Dépôt sauvage de serristes : ça se resserre

Afin de garantir un certain anonymat les noms ont été modifiés
A la suite des plaintes déposées contre x par l'association "A quoi ça serre", au sujet des dépôts sauvages agro-industriels, s'appuyant sur de nombreuses preuves, filmées ou photographiées, le Procureur de Brest a ouvert une enquête sur la situation des pollutions situées sur la route de roc'hannou à Plougastel-Daoulas. Les éléments ont été confiés à la gendarmerie et le contrevenant a été identifié. 
Avant de revenir sur ce dossier, je ferai une longue parenthèse concernant l'intervention des gendarmes : nous ne sommes pas à St Tropez mais pas loin... on m'avait prévenu : "N'attends rien des gendarmes sur l'environnement". Effectivement, le trait n'est pas tiré.
Après avoir reçu le message quasi incompréhensible de l'enquêteur, je me présente à la gendarmerie de Plougastel. Un agent sur place me remet le numéro de téléphone de Plougastel et me fait savoir que le gendarme Le Jeune est en poste à Daoulas. Si je veux le joindre je dois appeler à ce numéro et Plougastel transférera l'appel vers lui. Le gendarme me demande de communiquer mon n° de portable. Je lui signifie que Le Jeune a déjà mon portable puisqu'il a laissé un message. Ce n'est pas grave, je m'exécute. Sauf que l'interlocuteur suivant, un brin énervé, me fait savoir qu'il n'a pas de temps et que de toute façon cette procédure est inadéquate, "Donnez moi votre n° portable !". Non... Mais... Bon ce n'est pas grave... J'ai en vain attendu l'appel de Le Jeune qui n'est jamais venu.

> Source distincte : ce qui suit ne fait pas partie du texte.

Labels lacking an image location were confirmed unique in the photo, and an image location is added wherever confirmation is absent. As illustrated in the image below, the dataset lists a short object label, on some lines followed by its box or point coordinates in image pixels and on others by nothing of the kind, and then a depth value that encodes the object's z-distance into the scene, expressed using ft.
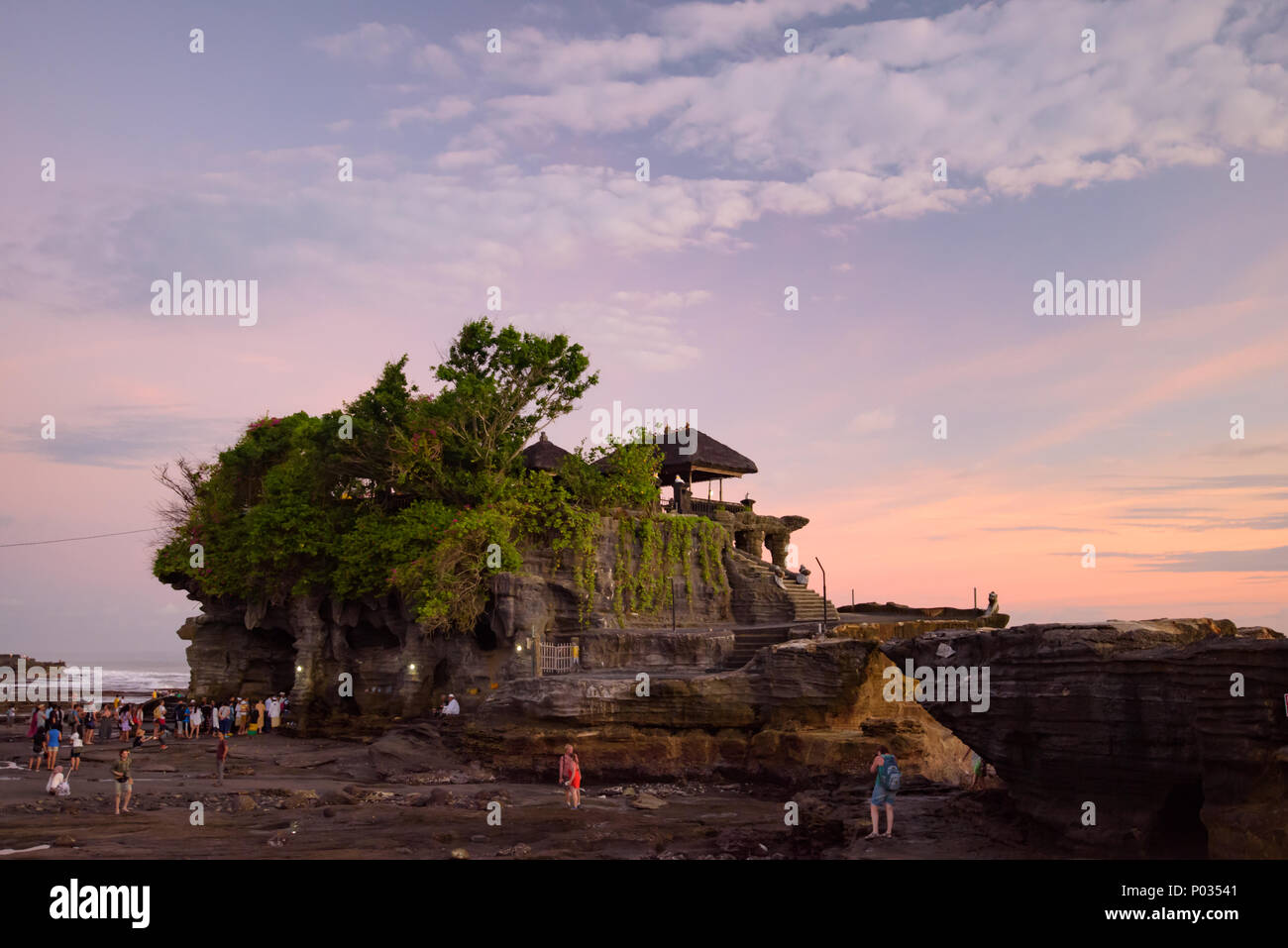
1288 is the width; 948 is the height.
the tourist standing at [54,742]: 74.86
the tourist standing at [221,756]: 70.23
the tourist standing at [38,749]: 81.00
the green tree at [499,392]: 104.22
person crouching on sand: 62.59
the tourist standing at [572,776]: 60.75
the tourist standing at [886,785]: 47.93
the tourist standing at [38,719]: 88.38
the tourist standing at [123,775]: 56.80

Hier, Vendredi, je repère le véhicule du policier municipal en stationnement près de la mairie. J'ai un peu de temps, je m'arrête, sans avoir de rendez-vous. Alors que je l'aperçois assis derrière son bureau, je capte la teneur des échanges téléphoniques et comprends très vite qu'il parle avec un serriste ! Incroyable : il s'agit de Mathurin Le Franc, le dépositaire des tas d’immondice. Les échanges sont intéressants. Le policier argumente son appel : obligation de traitement des déchets, pollution par les effluents, responsabilité engagée du propriétaire du terrain, rappel de la charte Saveol,... Sur ce dernier point, le serriste donne l'impression de découvrir ses obligations, à savoir que le serriste peut épandre les résidus de production, à condition que les déchets soient broyés et enfouis dans les 24h.

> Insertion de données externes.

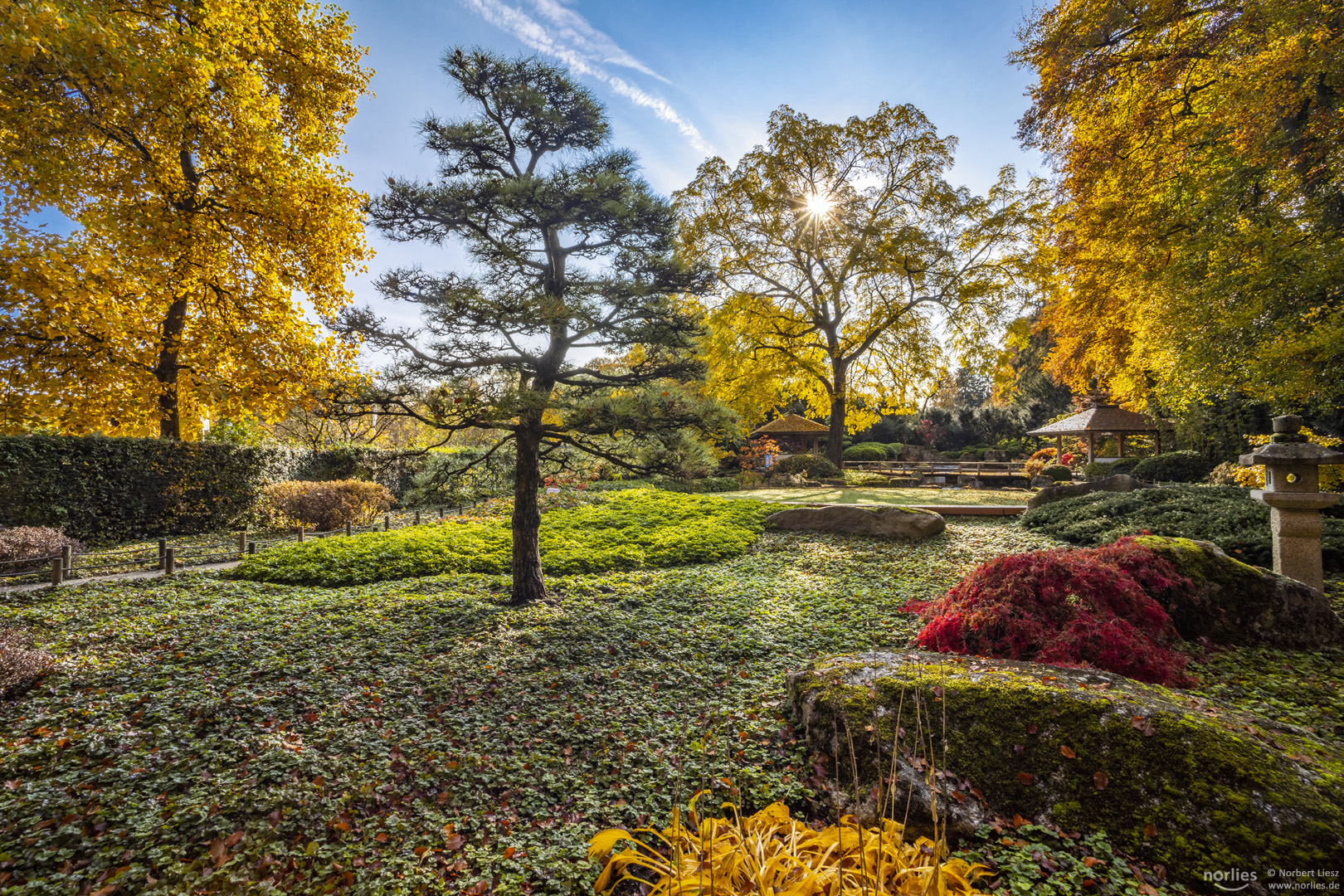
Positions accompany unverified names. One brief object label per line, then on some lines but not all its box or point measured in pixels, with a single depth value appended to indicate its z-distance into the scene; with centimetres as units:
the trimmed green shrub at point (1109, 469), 1594
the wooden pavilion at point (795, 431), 2305
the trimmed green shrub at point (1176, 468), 1376
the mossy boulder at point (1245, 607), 431
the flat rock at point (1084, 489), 1038
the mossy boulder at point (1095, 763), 183
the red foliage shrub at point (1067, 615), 363
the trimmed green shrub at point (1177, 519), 610
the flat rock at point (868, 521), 908
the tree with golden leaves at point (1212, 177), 605
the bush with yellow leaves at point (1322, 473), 686
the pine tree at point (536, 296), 496
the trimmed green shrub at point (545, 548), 719
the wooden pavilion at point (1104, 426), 1661
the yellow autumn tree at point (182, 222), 568
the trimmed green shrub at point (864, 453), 2689
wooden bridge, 1945
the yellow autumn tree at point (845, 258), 1678
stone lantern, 478
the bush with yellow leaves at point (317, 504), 1117
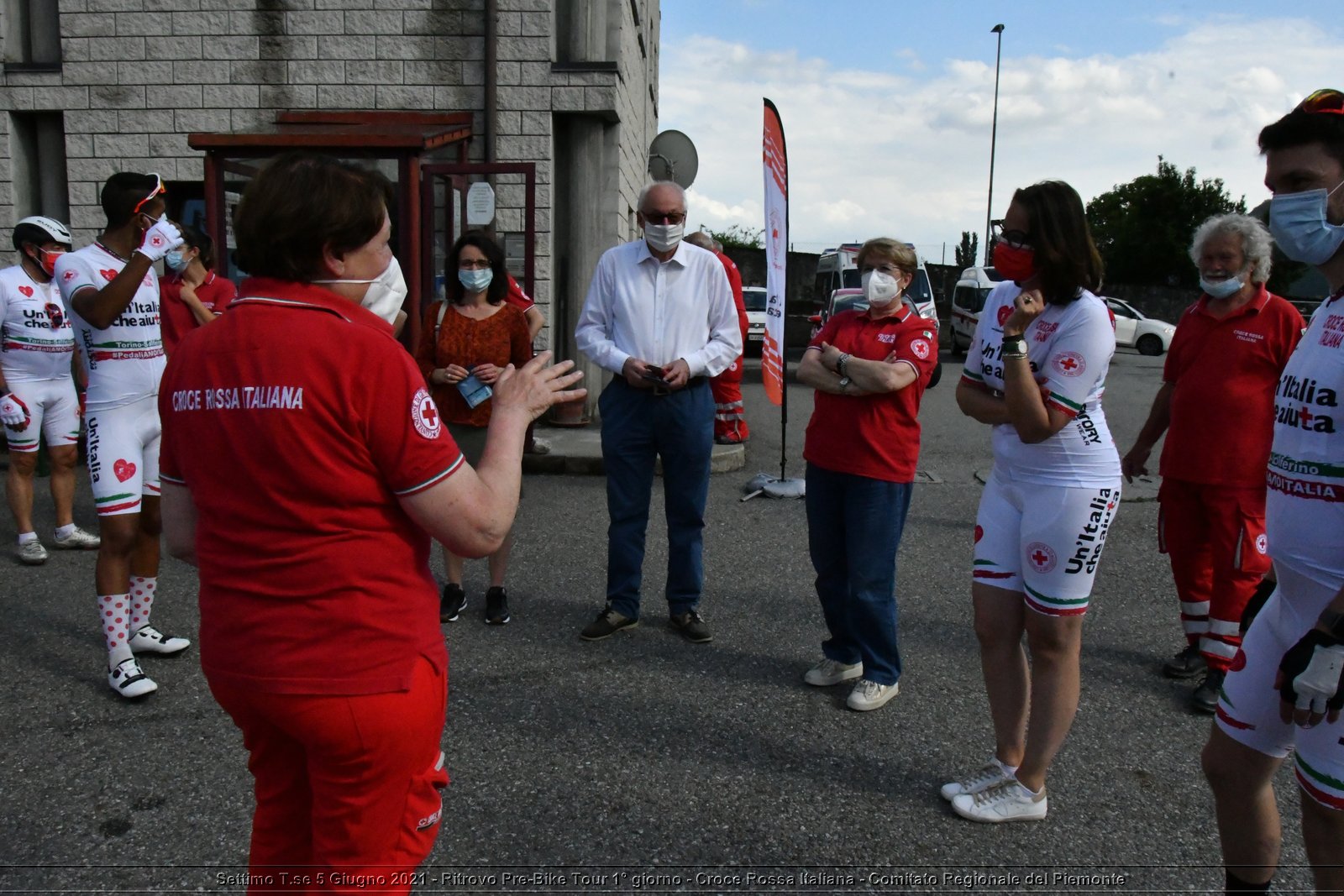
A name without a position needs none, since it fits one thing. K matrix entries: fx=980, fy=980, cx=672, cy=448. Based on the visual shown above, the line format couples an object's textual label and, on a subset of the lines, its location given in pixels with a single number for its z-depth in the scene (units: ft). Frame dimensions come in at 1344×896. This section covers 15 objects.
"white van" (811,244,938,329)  64.13
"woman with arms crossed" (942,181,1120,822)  8.96
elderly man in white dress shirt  14.88
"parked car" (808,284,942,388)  50.87
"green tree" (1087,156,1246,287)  147.33
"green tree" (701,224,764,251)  154.12
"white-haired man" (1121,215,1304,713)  12.75
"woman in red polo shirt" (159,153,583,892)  5.21
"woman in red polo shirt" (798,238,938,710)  12.22
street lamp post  128.75
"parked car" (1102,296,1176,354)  91.50
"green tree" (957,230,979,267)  160.04
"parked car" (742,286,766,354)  68.03
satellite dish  32.12
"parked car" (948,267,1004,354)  78.59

Ici, la pollution est une infraction relevant du Règlement Sanitaire Départemental. Mr Le Franc assure qu'il interviendra dans les 15 jours pour retirer les déchets et que cela ne se reproduira pas. Pour autant, la gendarmerie devra le convoquer afin de l'entendre. Il aura plus de chance que moi... Au fait, des gendarmes se sont déplacés et n'ont pas trouvé les terrains concernés. J'ai cru comprendre qu'ils n'étaient pas très contents... Ils n'avaient peut être pas mon numéro de portable pour que je les accompagne ? Un gendarme FREE (Formateur Relais Enquêteur Environnement) de Landerneau estimerait que ces dépôts ne sont pas illégaux. Ce qui me fait réagir : la formation du FREE ne doit pas être complète !
En tout état de cause, l'intervention d'"A quoi ça serre" se justifie pleinement quand la justice, lorsqu'elle se saisit des dossiers sur l'environnement, légalise nos requêtes. A mes yeux c'est une étape importante car maintenant notre action est reconnue légitime !
La mobilisation et la patience sont payantes. Il reste des demandes en cours. Je finirai bien par rencontrer le gendarme Le Jeune, je pense qu'il n'a pas égaré mon numéro de portable.